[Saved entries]

- Opening Delimiter -

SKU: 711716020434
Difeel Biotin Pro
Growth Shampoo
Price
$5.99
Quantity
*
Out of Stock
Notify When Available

- Closing Delimiter -
- Opening Delimiter -

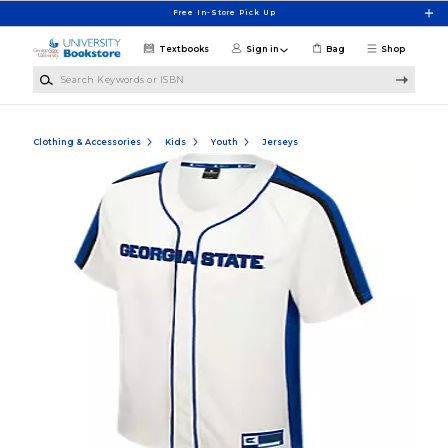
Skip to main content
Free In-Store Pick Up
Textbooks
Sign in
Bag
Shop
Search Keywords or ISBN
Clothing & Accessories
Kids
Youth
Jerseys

- Closing Delimiter -

* **Work task**: Copy out the lines from the saved entries word for word, beginning with the line containing "SKU: 711716020434" and continuing through the line containing "Notify When Available".

* **Completed exercise**:
SKU: 711716020434
Difeel Biotin Pro
Growth Shampoo
Price
$5.99
Quantity
*
Out of Stock
Notify When Available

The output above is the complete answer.